Lance Lopez has been playing his unique brand of Louisiana meets Texas blues for 25 years. He just released his lates record, Trouble is Good, and recently took some time to talk about it.
Please press the PLAY icon below for the MisplacedStraws Blues Fix with Lance Lopez –
On who joins him for the record – Oh, man, there are so many great guitar, bass guitar players, keyboard players, drummers on the album. I was so grateful for all of the great talent that showed up to lend their services and lend their talent and lend their time to Trouble Is Good. We have Bobby Rondinelli on drums on some tracks, from Rainbow and Black Sabbath, et cetera. Danny Miranda on bass from Blue Oyster Cult. He was also in Queen with Paul Rogers. We have Buck Johnson playing keyboards from Aerosmith and the Hollywood Vampires. We also have Peter Keys from Lynyrd Skynyrd playing keyboards. We also have Juergen Carlson, formerly from Government Mule. He was currently in Government Mule at that time and we were so lucky to get him. Oddly enough, I think Warren had some health issues and they were rescheduling shows so we were able to have Juergen with some time off. Herman Matthews from Tower of Power and Stevie Wonder’s band on drums on some stuff. I mean, great, great musicians. Then our single with Greg Bissonette playing drums. The great Greg Bissonette on “Jam With Me” was absolutely stupendous. Just unbelievably amazing to have Greg on the record and he’s out with my dear friend, Steve Lukather in the Ringo All Starrs, but it was such an honor to have such great players. Brian Titchy from The Dead Daisies and Whitesnake playing drums, all my favorite drummers. John Hummel in New Jersey, who worked with Lady Gaga early on and he’s a New Jersey guy that is a friend of Brian Tichy’s. We met through a mutual friend, Joey Sykes, our producer, so John Hummel and Joey Sykes had a connection via Brian Tichy. Because we wanted this album to feature more of the rock side of the blues rock. I’m a blues rock artist is kind of what I’m categorized in. So during the pandemic, that was kind of one of the themes was, “Let’s make a record that features the blues rock side of the genre”. So we, I wanted to call in some of my favorite guys that play rock today and, and present some of these blues based songs to them and see how they would translate.

→ What to work on: In the Lance Lopez interview, who plays drums on the single "Jam With Me"?

→ Stored data entries:
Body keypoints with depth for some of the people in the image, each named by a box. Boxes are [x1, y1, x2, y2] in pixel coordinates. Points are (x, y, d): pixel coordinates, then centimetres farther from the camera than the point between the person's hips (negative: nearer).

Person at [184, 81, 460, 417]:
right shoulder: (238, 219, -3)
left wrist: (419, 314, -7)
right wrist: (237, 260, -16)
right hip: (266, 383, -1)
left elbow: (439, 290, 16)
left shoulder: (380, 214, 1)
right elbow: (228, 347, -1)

→ Result: Greg Bissonette